Deletions of chromosomes 3p and 1p are among the most frequently observed mutations in human lung cancer. However, the candidate genes in these regions that have been studied to date have not turned out to be tumour suppressors in mouse models. Now, Hollander et al. have shown that deletion of Xpc causes lung tumours in mice, and also that Gadd45a deletions promote tumour progression.

XPC and GADD45A are found in humans at 3p and 1p, respectively, and both are involved in nucleotide excision repair. XPC polymorphisms in humans have been linked to the risk of developing cancer, and loss-of-function mutations of XPC cause skin cancer in the context of xeroderma pigmentosum. On this basis, the researchers studied the incidence of lung cancer over 24 months in mice that were homozygous for either Xpc or Gadd45a, as well as double mutants and controls. Mice were killed when they became ill or at 24 months if they survived until then. Lung tumours were then counted and graded.

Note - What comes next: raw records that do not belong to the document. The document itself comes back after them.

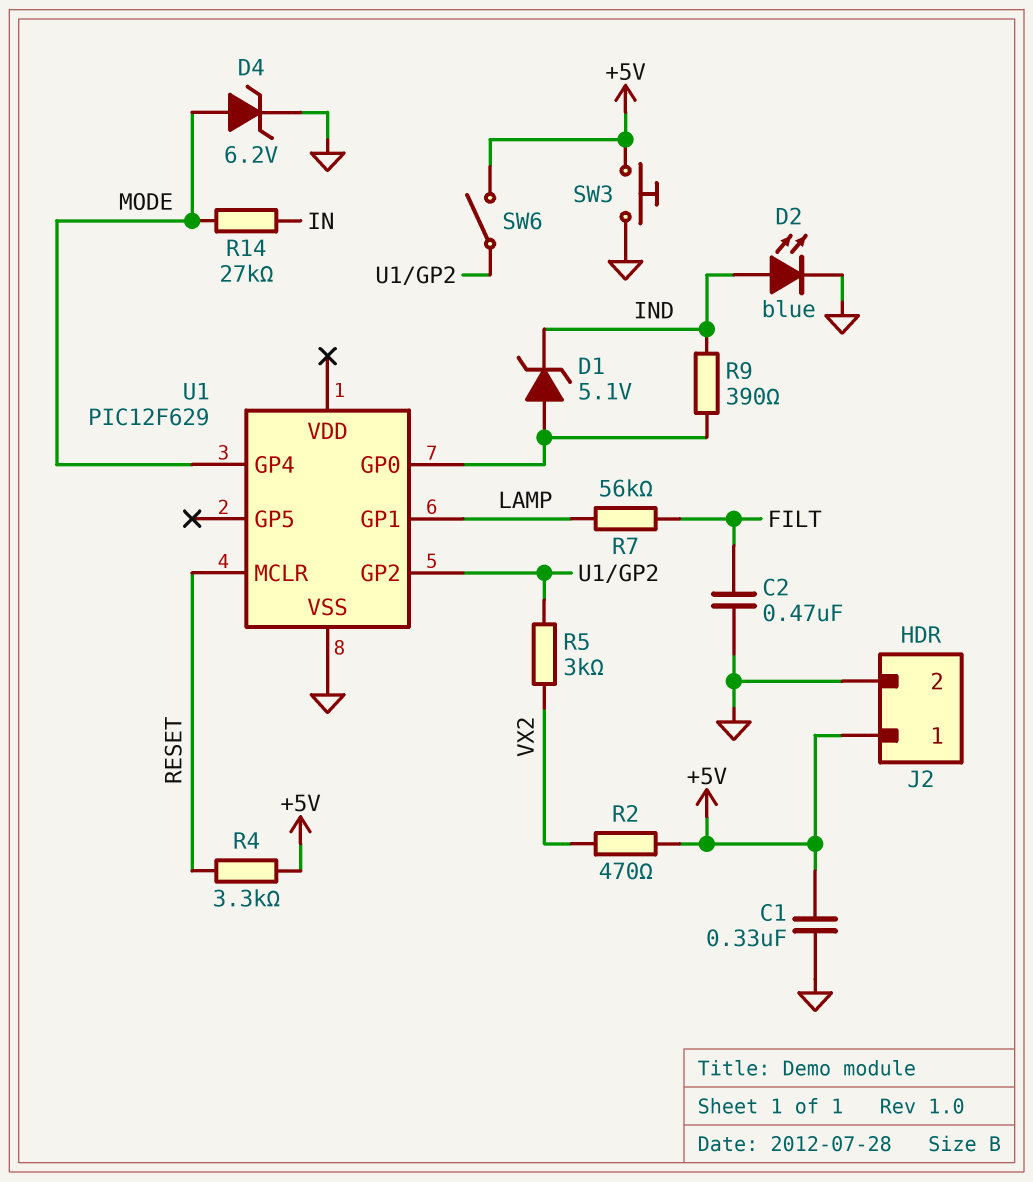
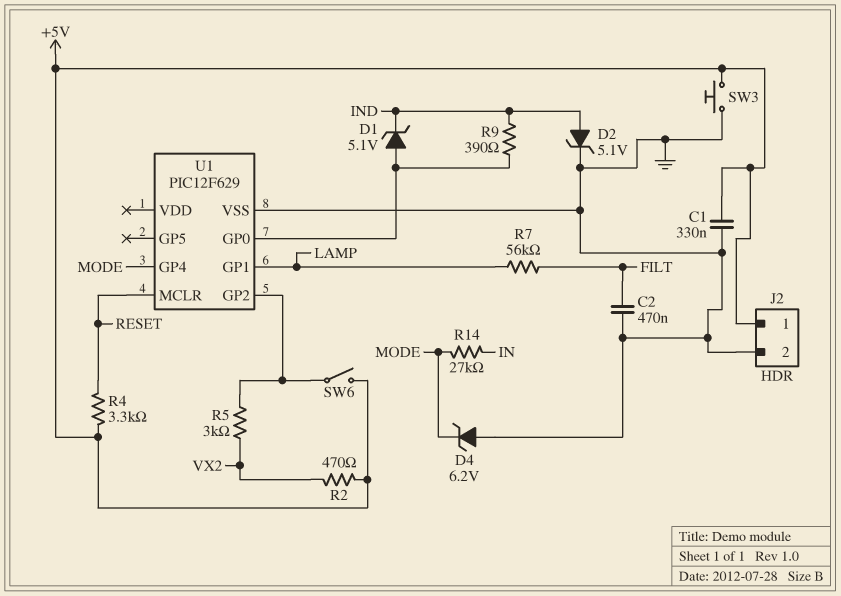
D2: LED blue (A IND, K GND) -> zener 5.1V (A IND, K GND)
D4: zener 6.2V (A MODE, K GND) -> zener 6.2V (A GND, K MODE)

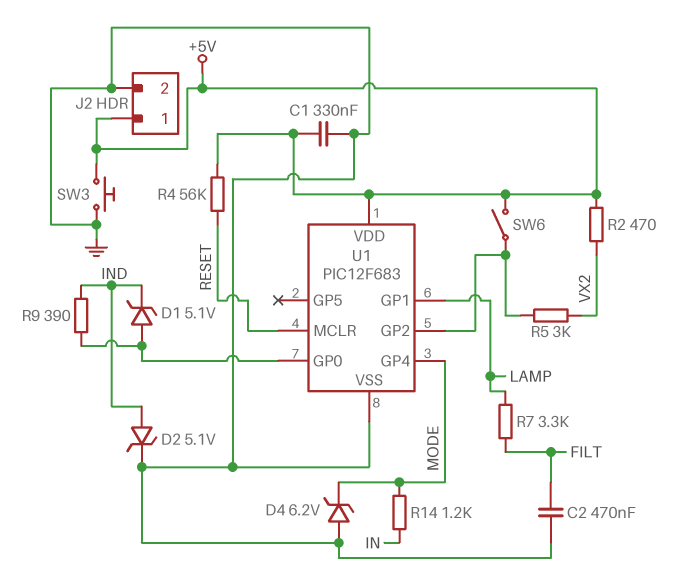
R4: 3.3k (+5V, RESET) -> 56k (+5V, RESET)
R7: 56k (FILT, LAMP) -> 3.3k (FILT, LAMP)
R14: 27k (IN, MODE) -> 1.2k (IN, MODE)
U1: PIC12F629 -> PIC12F683
U1 pin VDD: none -> +5V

All the Xpc−/− mice developed lung adenomas, though few showed progression to adenocarcinoma. By contrast, the controls and the Gadd45a−/− mice showed no evidence of tumour formation. In the double mutant, most tumours progressed to adenocarcinomas. These results show that Xpc is a tumour suppressor but that its loss is not sufficient for progression. Gadd45a, on the other hand, is involved in preventing progression.

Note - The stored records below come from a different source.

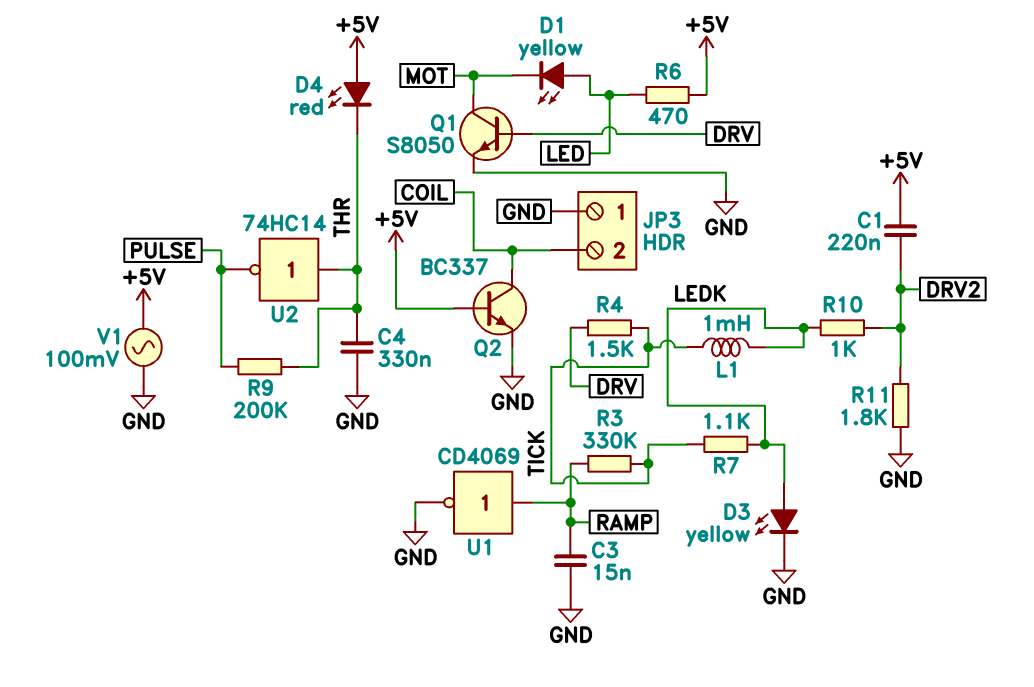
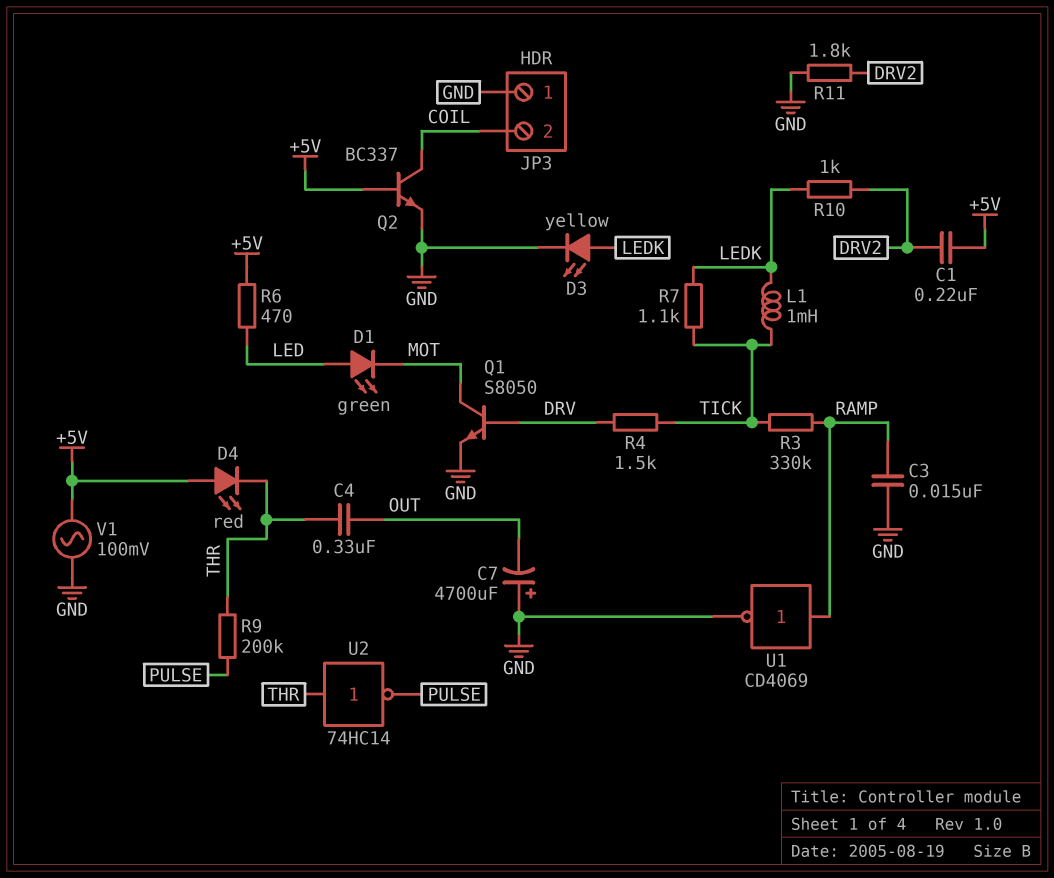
C4: 330nF (GND, THR) -> 330nF (OUT, THR)
C7: none -> 4700uF (plus GND, minus OUT)
D1: LED yellow (A LED, K MOT) -> LED green (A LED, K MOT)

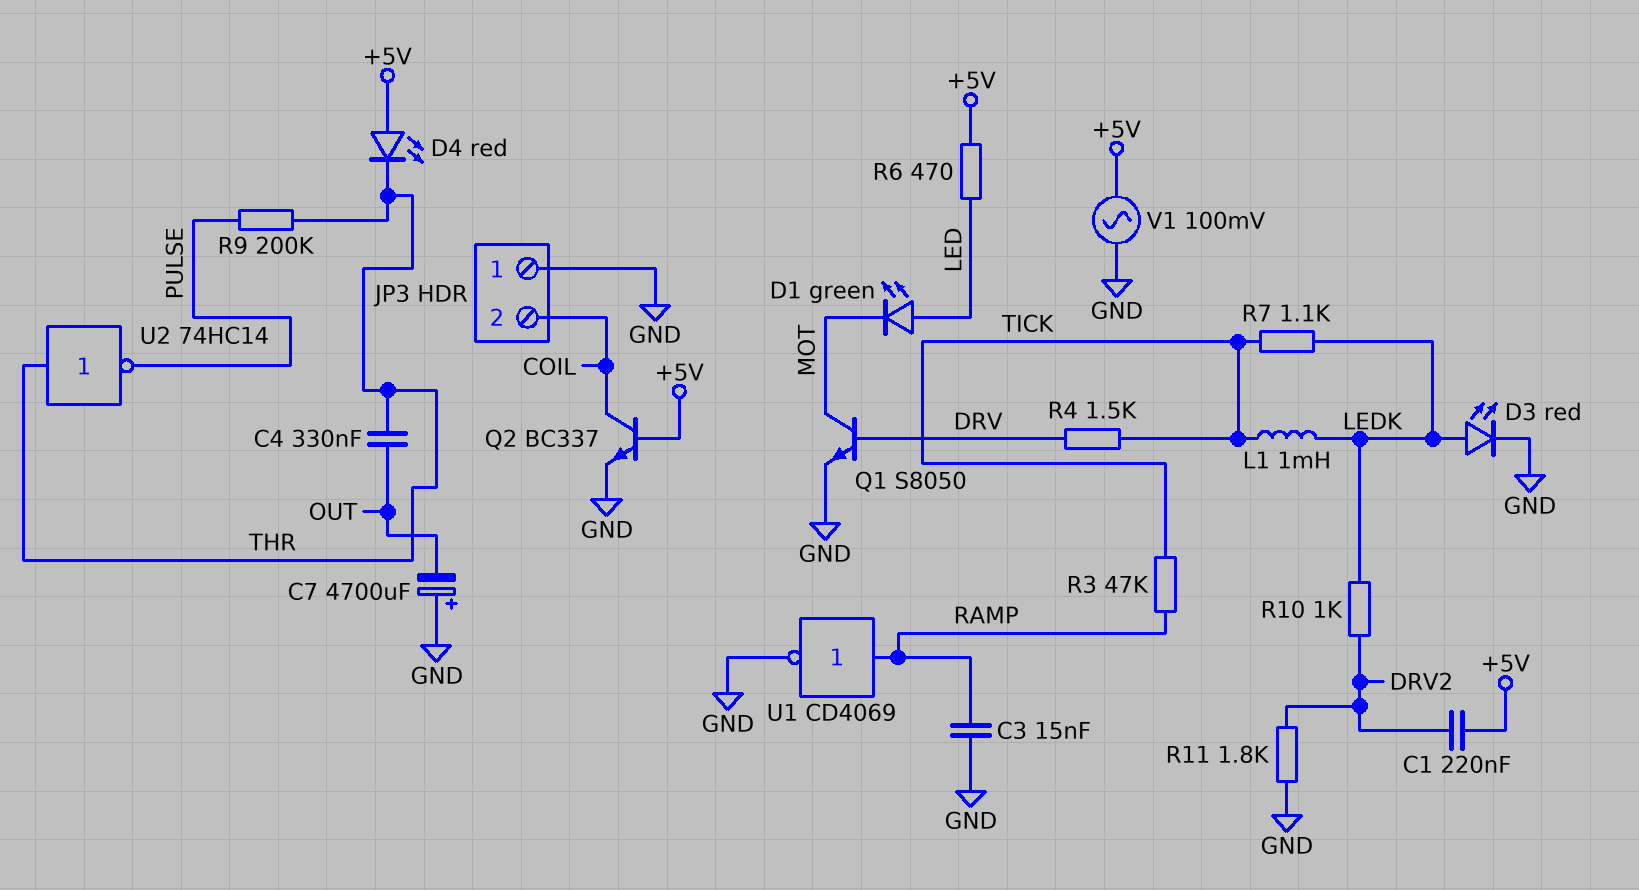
D3: LED yellow (A LEDK, K GND) -> LED red (A LEDK, K GND)
R3: 330k (RAMP, TICK) -> 47k (RAMP, TICK)

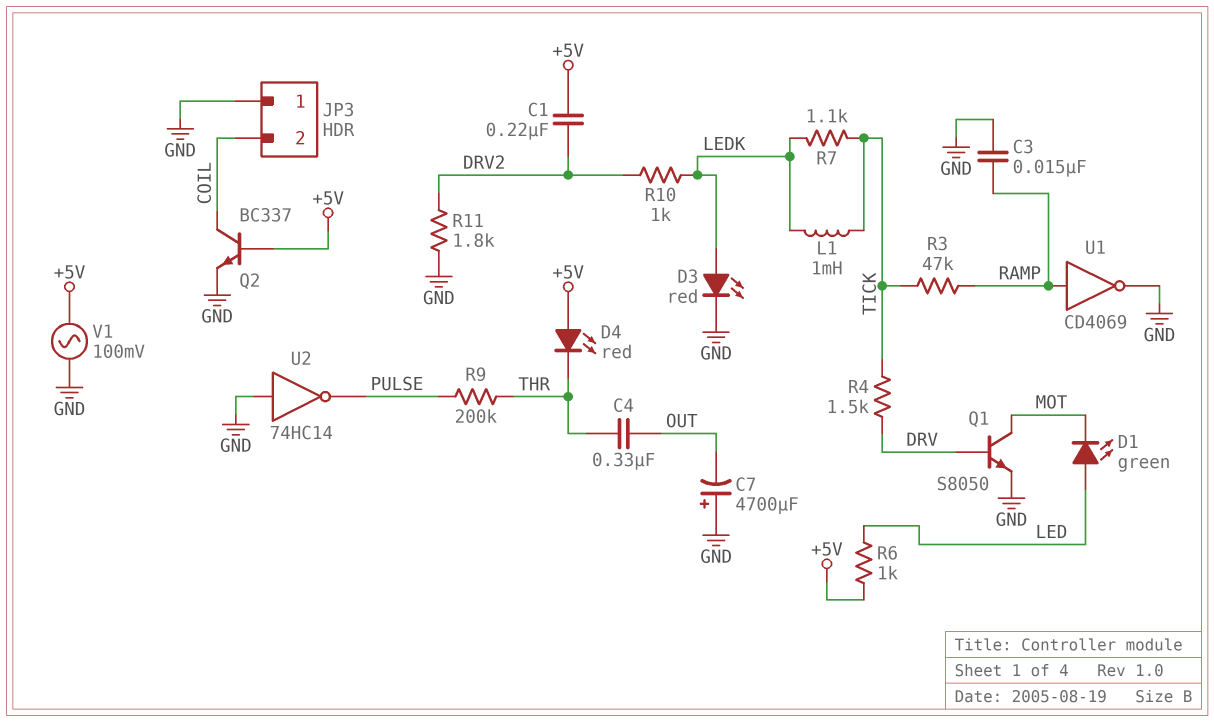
R6: 470 (+5V, LED) -> 1k (+5V, LED)
U2: NOT 74HC14 (in THR, out PULSE) -> NOT 74HC14 (in GND, out PULSE)

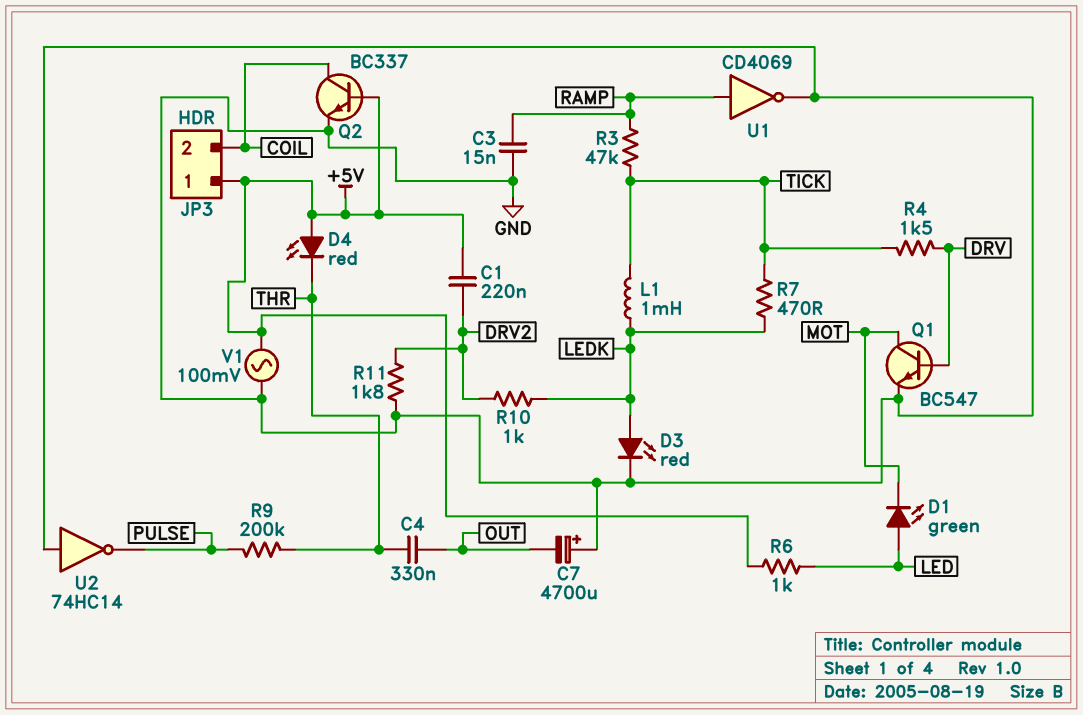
JP3 pin 1: GND -> +5V
Q1: NPN S8050 (B DRV, C MOT, E GND) -> NPN BC547 (B DRV, C MOT, E GND)
R7: 1.1k (LEDK, TICK) -> 470 (LEDK, TICK)

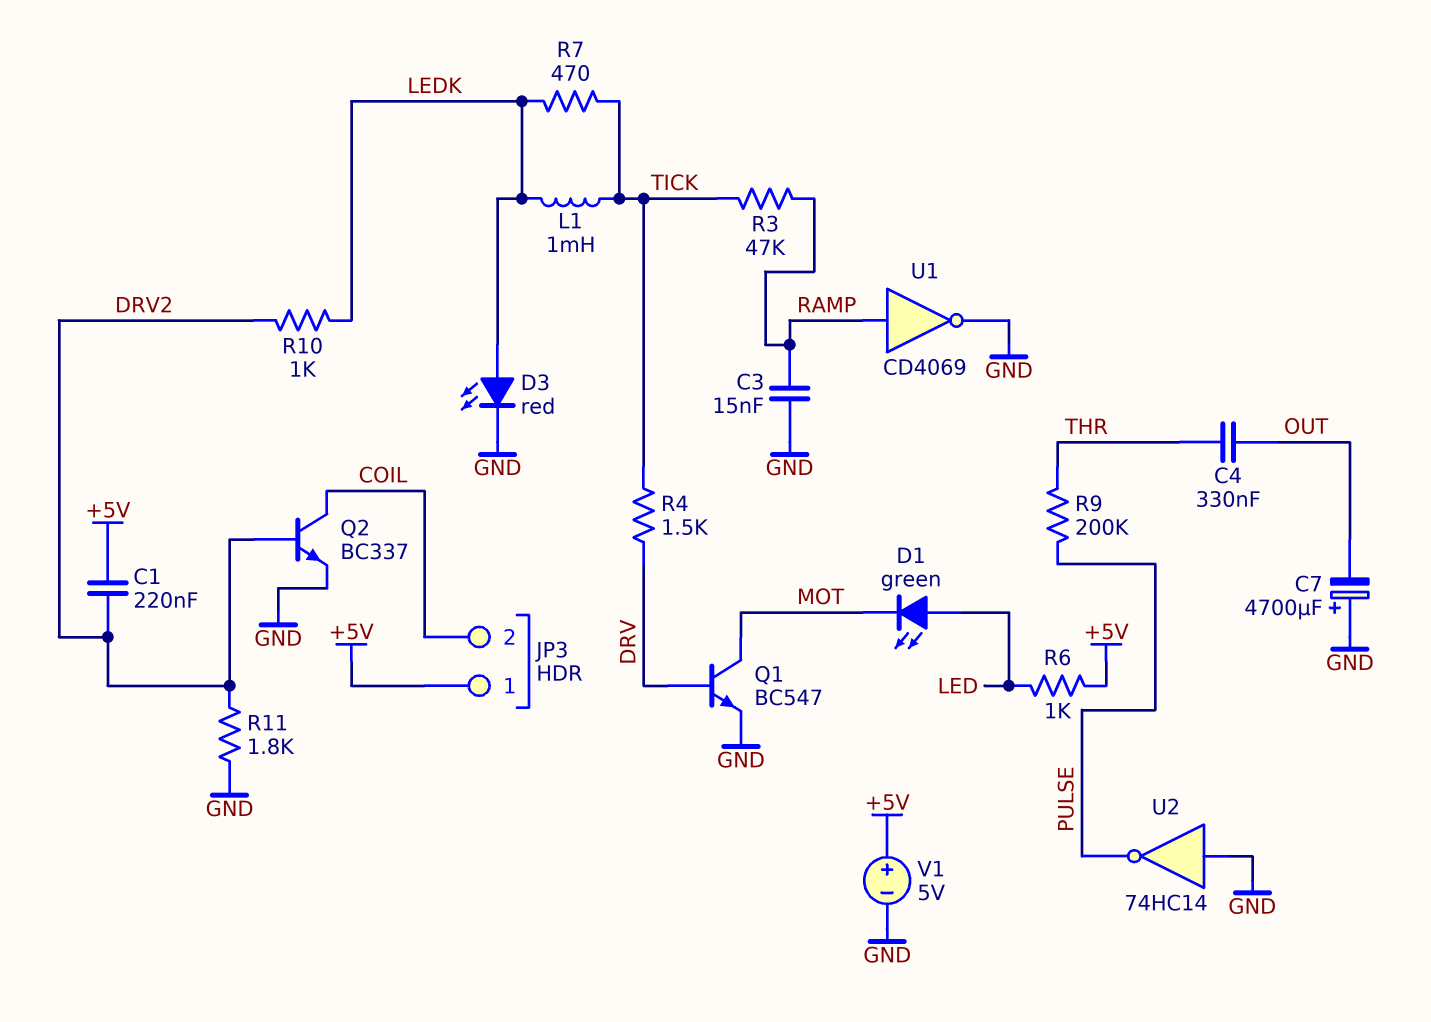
D4: LED red (A +5V, K THR) -> none
Q2: NPN BC337 (B +5V, C COIL, E GND) -> NPN BC337 (B DRV2, C COIL, E GND)
V1: AC 100mV (+5V, GND) -> 5V (plus +5V, minus GND)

The researchers also looked for other factors that are known to correlate with lung cancer. Polymorphisms in other markers of susceptibility, such as Pas1 and the Par genes, did not correlate with the incidence of tumours in these mice. Also, the tumours did not show consistent mutation in KRas, which was thought to be a likely result of Xpc inactivation.

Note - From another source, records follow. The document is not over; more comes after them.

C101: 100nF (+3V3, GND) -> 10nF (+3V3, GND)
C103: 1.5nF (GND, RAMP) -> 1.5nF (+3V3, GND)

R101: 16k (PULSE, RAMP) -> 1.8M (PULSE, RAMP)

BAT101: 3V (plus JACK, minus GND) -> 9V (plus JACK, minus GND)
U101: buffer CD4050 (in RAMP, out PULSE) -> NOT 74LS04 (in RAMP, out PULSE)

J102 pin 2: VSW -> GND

Studies of human lung cancers show that the markers that flank XPC on chromosome 3p are lost in most tumours. The markers flanking GADD45A on chromosome 1p, on the other hand, are only lost in some lung tumours but are also lost in many other tumour types.

Tobacco carcinogens are the main cause of lung cancer. The discovery of a lung-tumour-suppressor gene that might repair the DNA damage caused by tobacco carcinogens gives a fresh insight into the mechanisms of lung carcinogenesis.